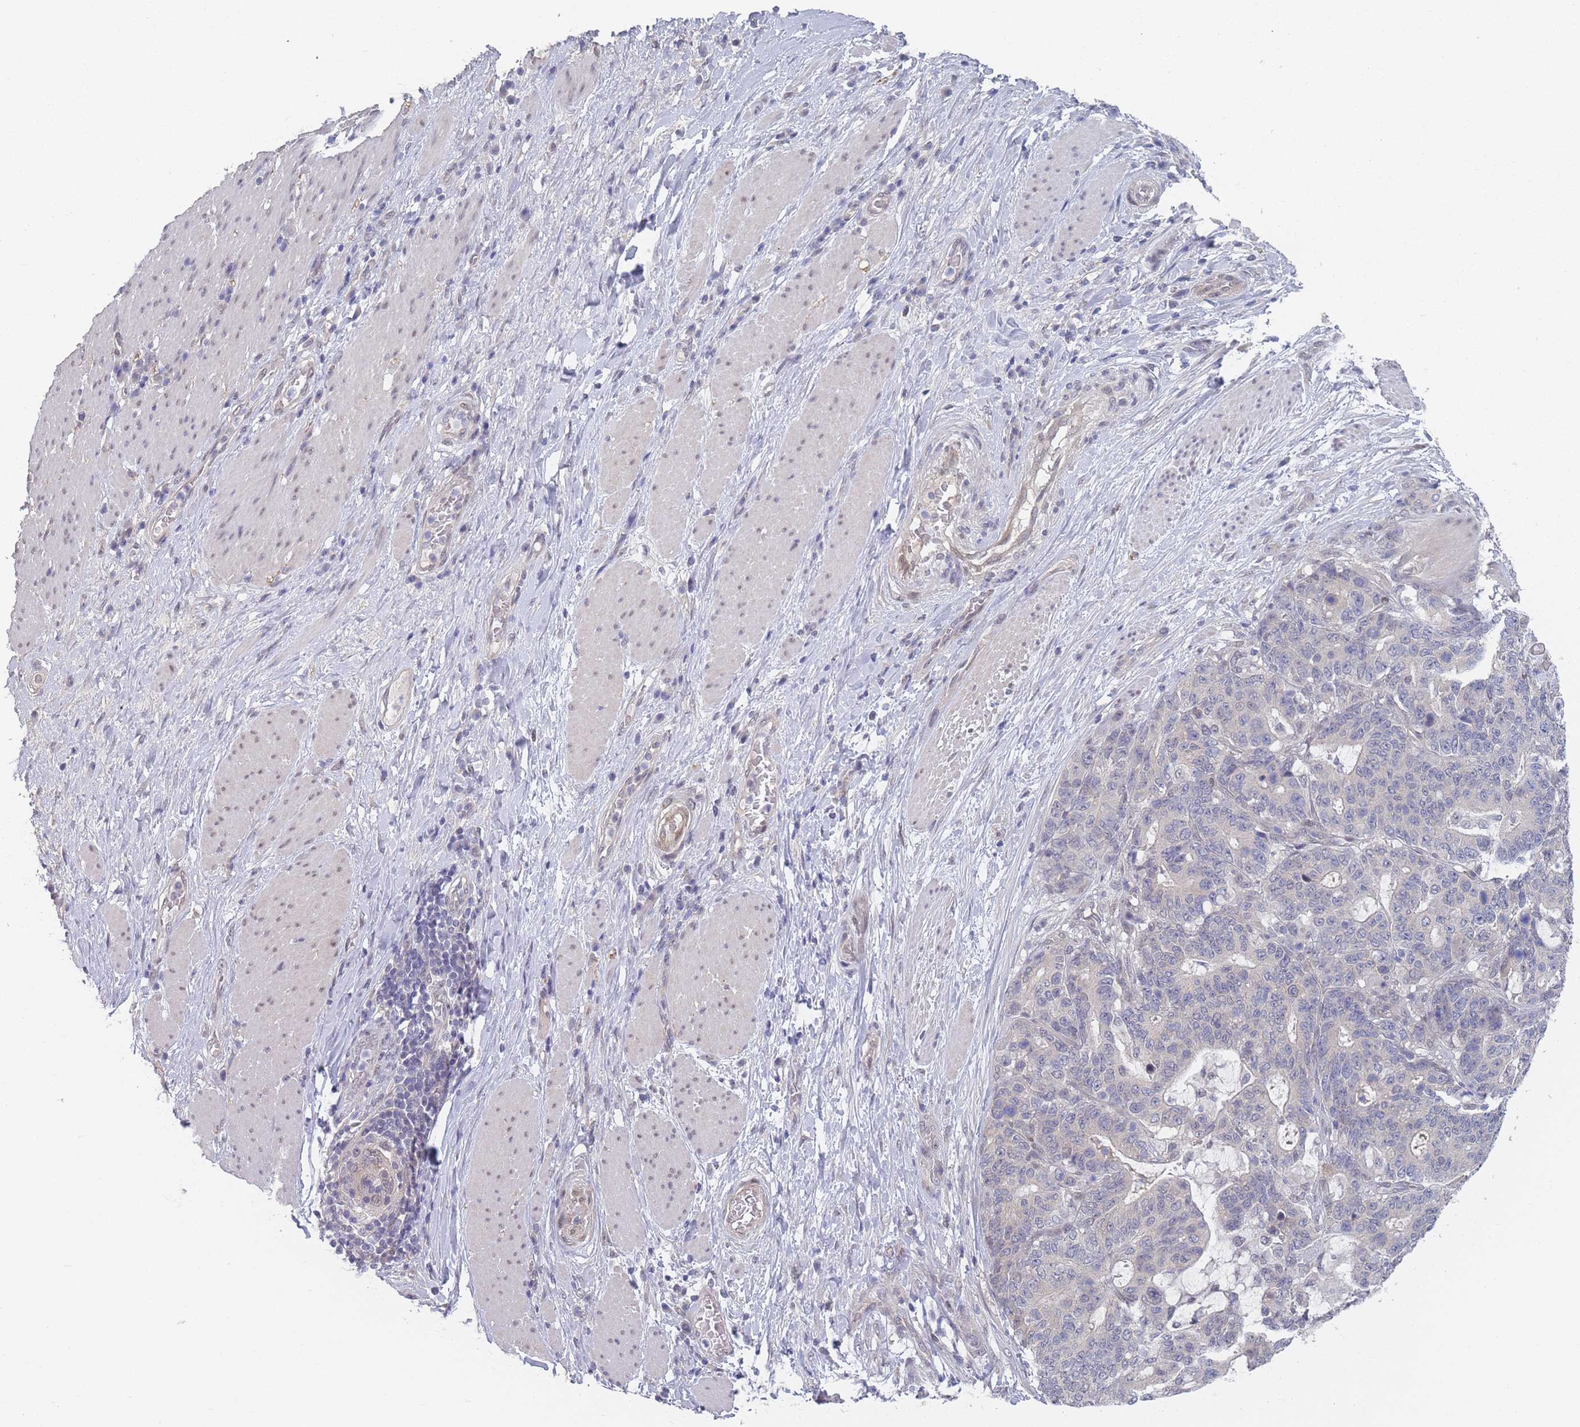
{"staining": {"intensity": "negative", "quantity": "none", "location": "none"}, "tissue": "stomach cancer", "cell_type": "Tumor cells", "image_type": "cancer", "snomed": [{"axis": "morphology", "description": "Normal tissue, NOS"}, {"axis": "morphology", "description": "Adenocarcinoma, NOS"}, {"axis": "topography", "description": "Stomach"}], "caption": "Immunohistochemical staining of human stomach cancer exhibits no significant staining in tumor cells.", "gene": "ANKRD10", "patient": {"sex": "female", "age": 64}}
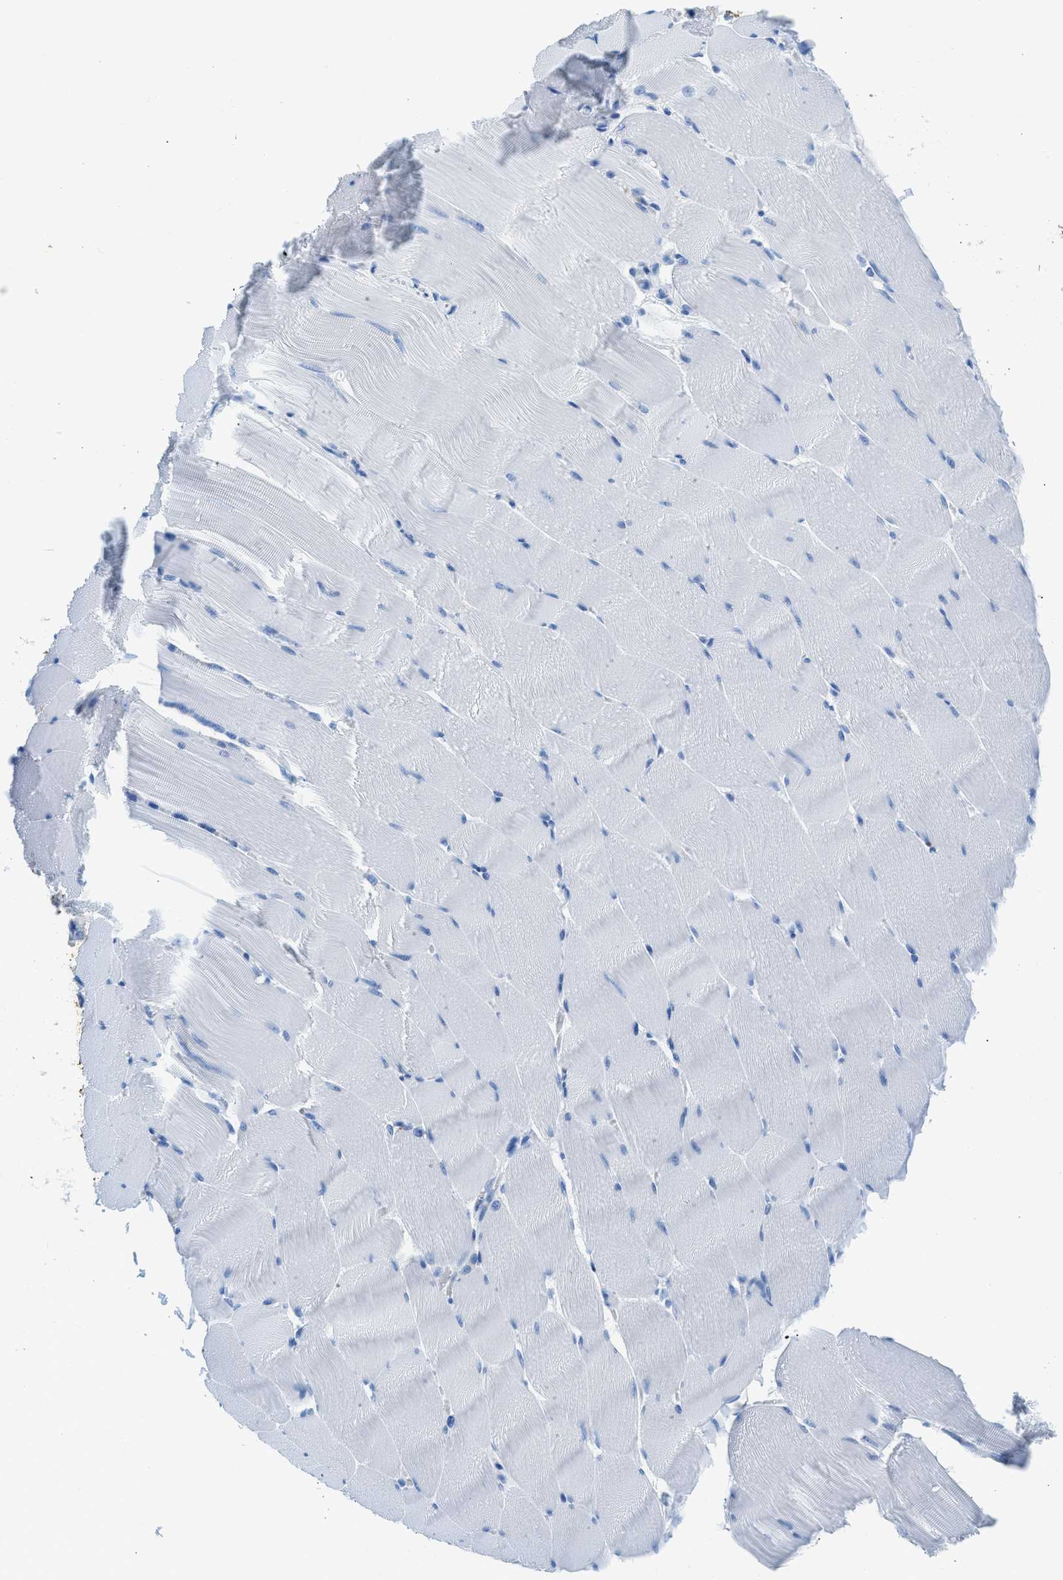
{"staining": {"intensity": "negative", "quantity": "none", "location": "none"}, "tissue": "skeletal muscle", "cell_type": "Myocytes", "image_type": "normal", "snomed": [{"axis": "morphology", "description": "Normal tissue, NOS"}, {"axis": "topography", "description": "Skeletal muscle"}], "caption": "There is no significant expression in myocytes of skeletal muscle. The staining was performed using DAB (3,3'-diaminobenzidine) to visualize the protein expression in brown, while the nuclei were stained in blue with hematoxylin (Magnification: 20x).", "gene": "FAIM2", "patient": {"sex": "male", "age": 62}}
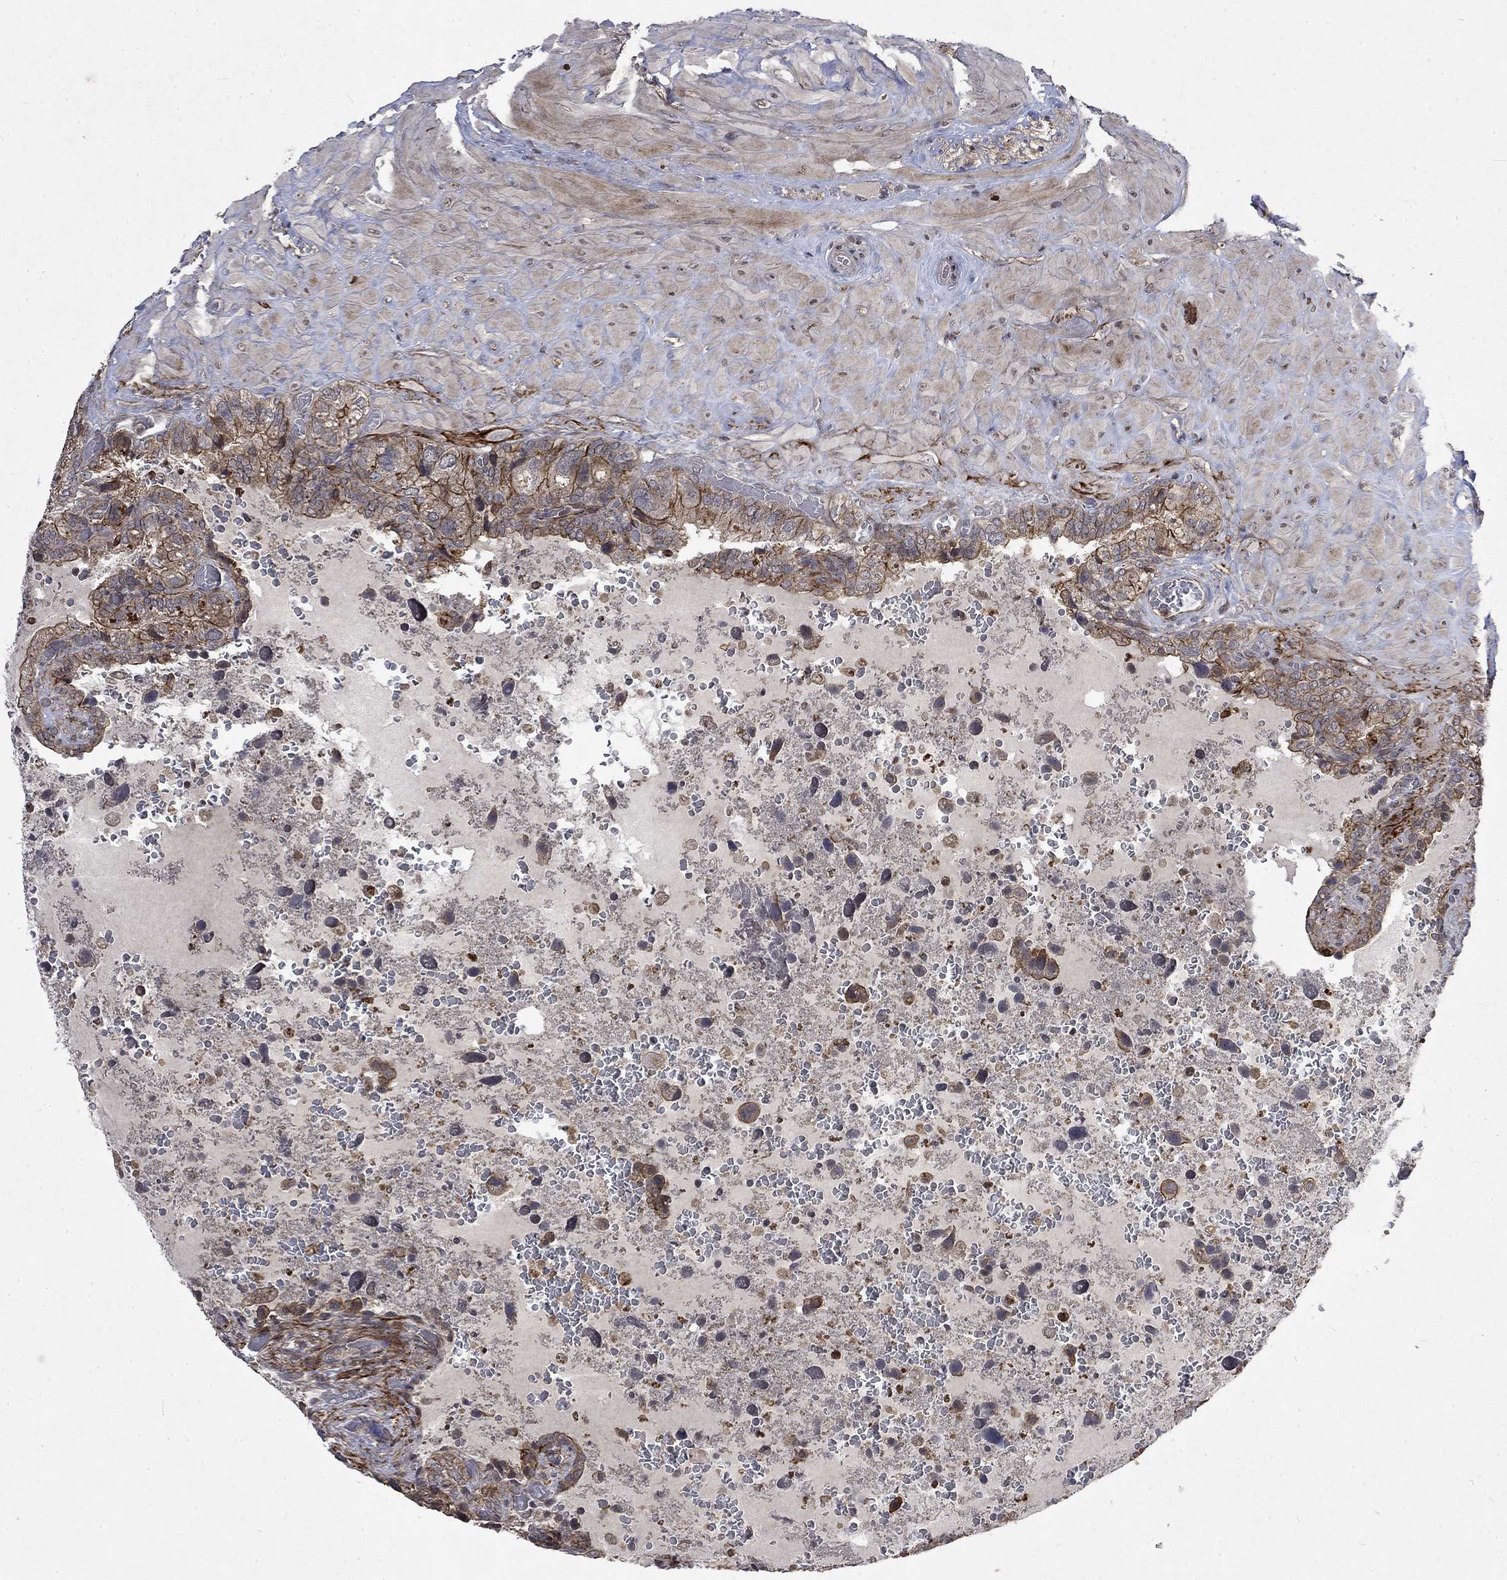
{"staining": {"intensity": "strong", "quantity": "25%-75%", "location": "cytoplasmic/membranous"}, "tissue": "prostate cancer", "cell_type": "Tumor cells", "image_type": "cancer", "snomed": [{"axis": "morphology", "description": "Adenocarcinoma, NOS"}, {"axis": "topography", "description": "Prostate and seminal vesicle, NOS"}], "caption": "Tumor cells show high levels of strong cytoplasmic/membranous staining in about 25%-75% of cells in human prostate cancer (adenocarcinoma).", "gene": "PPP1R9A", "patient": {"sex": "male", "age": 62}}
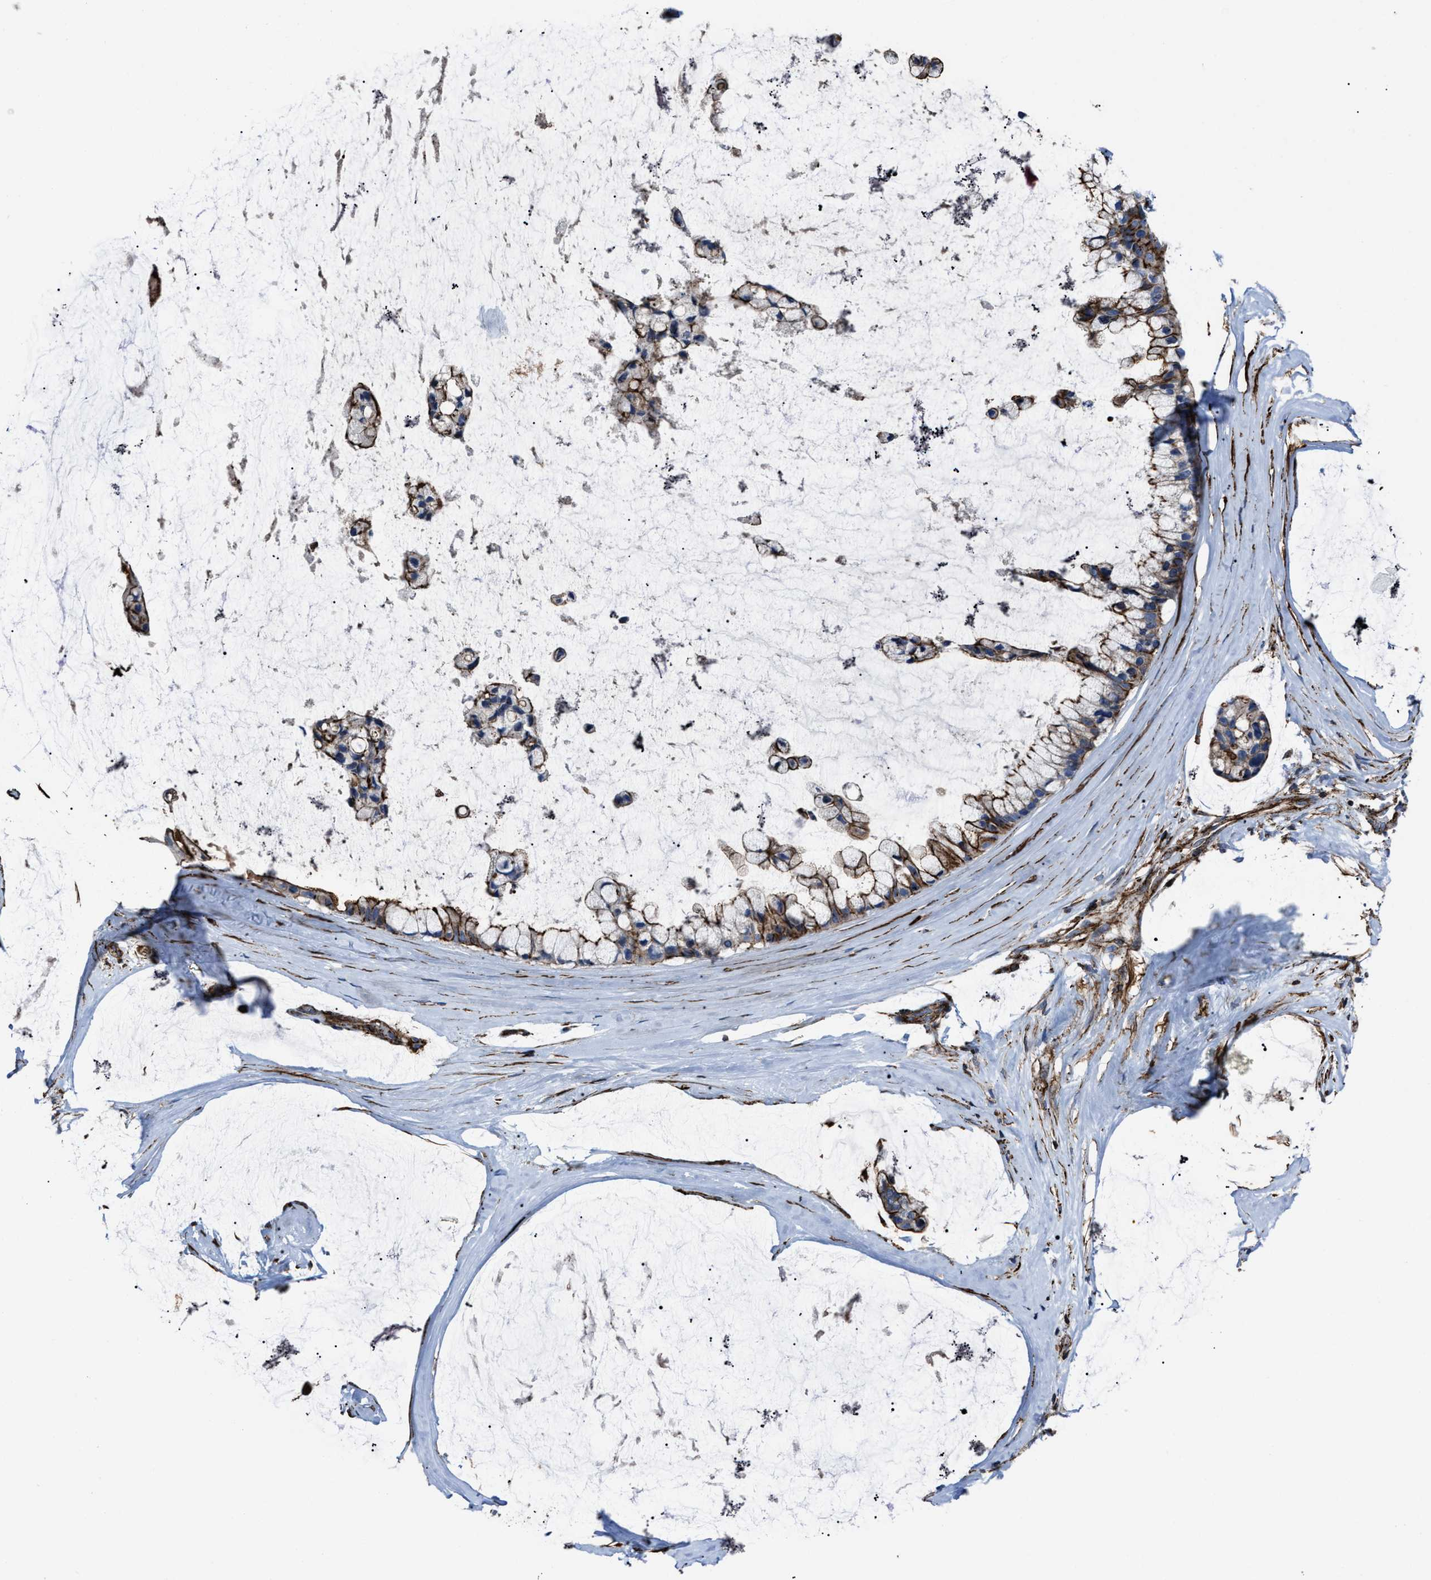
{"staining": {"intensity": "moderate", "quantity": ">75%", "location": "cytoplasmic/membranous"}, "tissue": "ovarian cancer", "cell_type": "Tumor cells", "image_type": "cancer", "snomed": [{"axis": "morphology", "description": "Cystadenocarcinoma, mucinous, NOS"}, {"axis": "topography", "description": "Ovary"}], "caption": "Immunohistochemical staining of ovarian cancer (mucinous cystadenocarcinoma) demonstrates medium levels of moderate cytoplasmic/membranous protein positivity in approximately >75% of tumor cells.", "gene": "AGPAT2", "patient": {"sex": "female", "age": 39}}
⁂
Task requirements: Wherever the string "cytoplasmic" turns up in the material, copy the whole line.

Exercise result:
{"staining": {"intensity": "strong", "quantity": "25%-75%", "location": "cytoplasmic/membranous"}, "tissue": "prostate cancer", "cell_type": "Tumor cells", "image_type": "cancer", "snomed": [{"axis": "morphology", "description": "Adenocarcinoma, NOS"}, {"axis": "topography", "description": "Prostate and seminal vesicle, NOS"}], "caption": "Tumor cells show high levels of strong cytoplasmic/membranous staining in about 25%-75% of cells in human prostate cancer (adenocarcinoma).", "gene": "PPP1R9A", "patient": {"sex": "male", "age": 62}}
{"staining": {"intensity": "moderate", "quantity": ">75%", "location": "cytoplasmic/membranous"}, "tissue": "ovarian cancer", "cell_type": "Tumor cells", "image_type": "cancer", "snomed": [{"axis": "morphology", "description": "Cystadenocarcinoma, mucinous, NOS"}, {"axis": "topography", "description": "Ovary"}], "caption": "Immunohistochemical staining of ovarian cancer (mucinous cystadenocarcinoma) demonstrates medium levels of moderate cytoplasmic/membranous protein positivity in approximately >75% of tumor cells.", "gene": "AGPAT2", "patient": {"sex": "female", "age": 39}}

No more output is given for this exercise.